Only the possibility of youth, or as Land tells us as we enter the derelicted warrens at the heart of darkness where feral youth cultures splice neo-rituals with innovated weapons, dangerous drugs, and scavenged infotech. As their skins migrate to machine interfacing they become mottled and reptilian. They kill each other for artificial body-parts, explore the outer reaches of meaningless sex, tinker with their DNA, and listen to LOUD electro-sonic mayhem untouched by human feeling. (Land, KL 6218-6222)

Welcome to the posthuman Real.

1. Luis Suarez-Villa. Technocapitalism: A Critical Perspective on Technological Innovation and Corporatism (Kindle Locations 364-365).
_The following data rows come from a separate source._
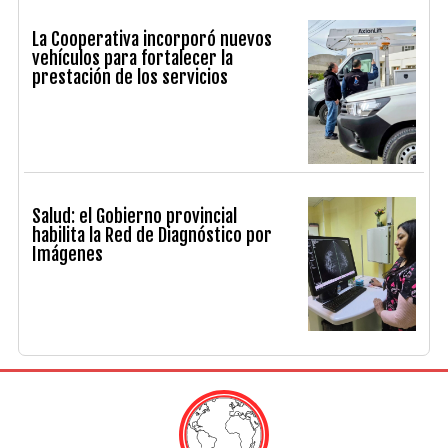
La Cooperativa incorporó nuevos
vehículos para fortalecer la
prestación de los servicios
Salud: el Gobierno provincial
habilita la Red de Diagnóstico por
Imágenes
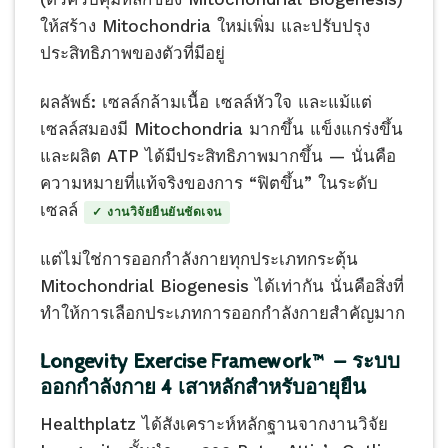
ให้สร้าง Mitochondria ใหม่เพิ่ม และปรับปรุง
ประสิทธิภาพของตัวที่มีอยู่
ผลลัพธ์: เซลล์กล้ามเนื้อ เซลล์หัวใจ และแม้แต่
เซลล์สมองมี Mitochondria มากขึ้น แข็งแกร่งขึ้น
และผลิต ATP ได้มีประสิทธิภาพมากขึ้น — นั่นคือ
ความหมายที่แท้จริงของการ “ฟิตขึ้น” ในระดับ
เซลล์
✓ งานวิจัยยืนยันชัดเจน
แต่ไม่ใช่การออกกำลังกายทุกประเภทกระตุ้น
Mitochondrial Biogenesis ได้เท่ากัน นั่นคือสิ่งที่
ทำให้การเลือกประเภทการออกกำลังกายสำคัญมาก
Longevity Exercise Framework™ — ระบบ
ออกกำลังกาย 4 เสาหลักสำหรับอายุยืน
Healthplatz ได้สังเคราะห์หลักฐานจากงานวิจัย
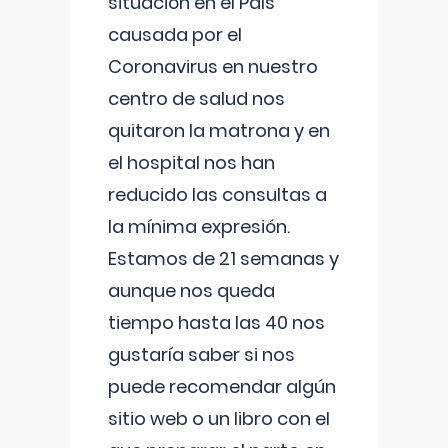
situación en el País
causada por el
Coronavirus en nuestro
centro de salud nos
quitaron la matrona y en
el hospital nos han
reducido las consultas a
la mínima expresión.
Estamos de 21 semanas y
aunque nos queda
tiempo hasta las 40 nos
gustaría saber si nos
puede recomendar algún
sitio web o un libro con el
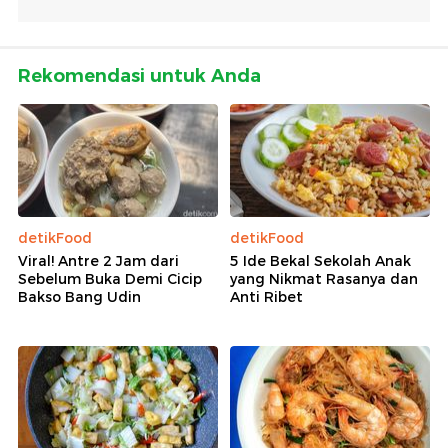
Rekomendasi untuk Anda
detikFood
detikFood
Viral! Antre 2 Jam dari
5 Ide Bekal Sekolah Anak
Sebelum Buka Demi Cicip
yang Nikmat Rasanya dan
Bakso Bang Udin
Anti Ribet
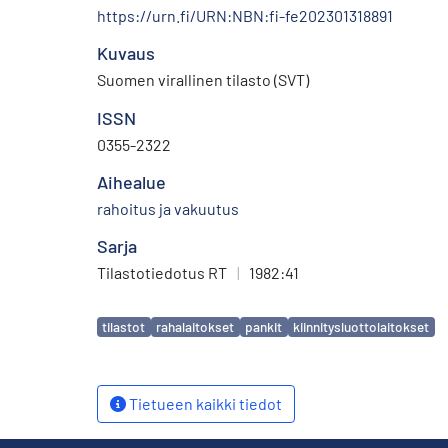
https://urn.fi/URN:NBN:fi-fe202301318891
Kuvaus
Suomen virallinen tilasto (SVT)
ISSN
0355-2322
Aihealue
rahoitus ja vakuutus
Sarja
Tilastotiedotus RT
|
1982:41
Avainsanat
tilastot
rahalaitokset
pankit
kiinnitysluottolaitokset
Tietueen kaikki tiedot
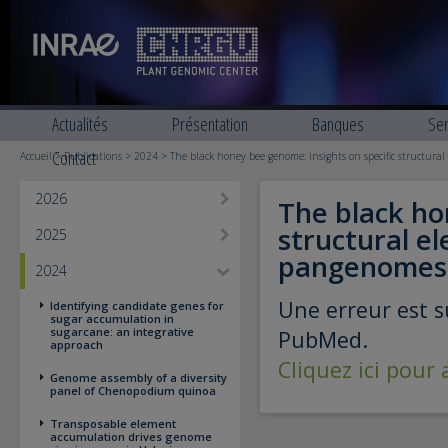
Actualités
Présentation
Banques
Ser
Contact
Accueil
>
Publications
>
2024
> The black honey bee genome: insights on specific structura
2026
The black ho
structural e
2025
pangenomes
2024
Une erreur est s
Identifying candidate genes for
sugar accumulation in
sugarcane: an integrative
PubMed.
approach
Cliquez ici pour
Genome assembly of a diversity
panel of Chenopodium quinoa
Transposable element
accumulation drives genome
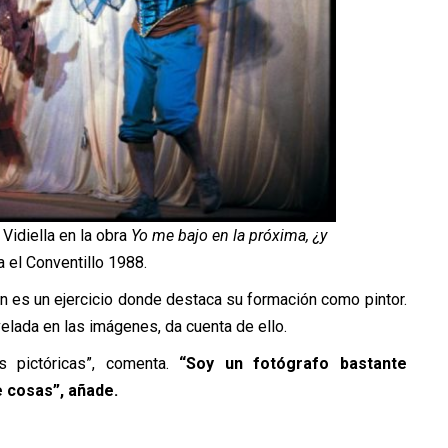
Vidiella en la obra
Yo me bajo en la próxima, ¿y
la el Conventillo 1988.
én es un ejercicio donde destaca su formación como pintor.
elada en las imágenes, da cuenta de ello.
pictóricas”, comenta.
“Soy un fotógrafo bastante
e cosas”, añade.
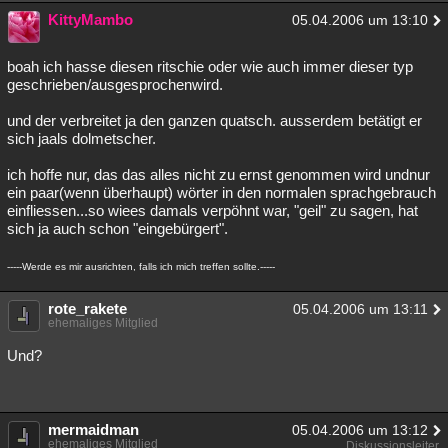
KittyMambo
05.04.2006 um 13:10
boah ich hasse diesen ritschie oder wie auch immer dieser typ
geschrieben/ausgesprochenwird.
und der verbreitet ja den ganzen quatsch. ausserdem betätigt er
sich jaals dolmetscher.
ich hoffe nur, das das alles nicht zu ernst genommen wird undnur
ein paar(wenn überhaupt) wörter in den normalen sprachgebrauch
einfliessen...so wiees damals verpöhnt war, "geil" zu sagen, hat
sich ja auch schon "eingebürgert".
-----Werde es mir ausrichten, falls ich mich treffen sollte.-----
rote_rakete
05.04.2006 um 13:11
ehemaliges Mitglied
Und?
mermaidman
05.04.2006 um 13:12
ehemaliges Mitglied
Diskussionsleiter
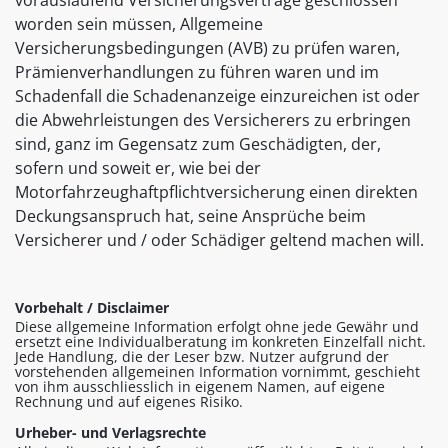
vorauslaufend Versicherungsverträge geschlossen
worden sein müssen, Allgemeine
Versicherungsbedingungen (AVB) zu prüfen waren,
Prämienverhandlungen zu führen waren und im
Schadenfall die Schadenanzeige einzureichen ist oder
die Abwehrleistungen des Versicherers zu erbringen
sind, ganz im Gegensatz zum Geschädigten, der,
sofern und soweit er, wie bei der
Motorfahrzeughaftpflichtversicherung einen direkten
Deckungsanspruch hat, seine Ansprüche beim
Versicherer und / oder Schädiger geltend machen will.
Vorbehalt / Disclaimer
Diese allgemeine Information erfolgt ohne jede Gewähr und
ersetzt eine Individualberatung im konkreten Einzelfall nicht.
Jede Handlung, die der Leser bzw. Nutzer aufgrund der
vorstehenden allgemeinen Information vornimmt, geschieht
von ihm ausschliesslich in eigenem Namen, auf eigene
Rechnung und auf eigenes Risiko.
Urheber- und Verlagsrechte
Kindle Edition. 
2. Land, Nick (2013-07-01). Fanged Noumena: Collected Writings 1987 – 2007 (Kindle Location 6049). Urbanomic/Sequence Press. Kindle Edition.
3. Floridi, Luciano (2013-10-10). The Ethics of Information (p. 6). Oxford University Press, USA. Kindle Edition.
4. Floridi, Luciano. The Onlife Manifesto. (see here)
5. Barrat, James (2013-10-01). Our Final Invention: Artificial Intelligence and the End of the Human Era (p. 230). St. Martin’s Press. Kindle Edition.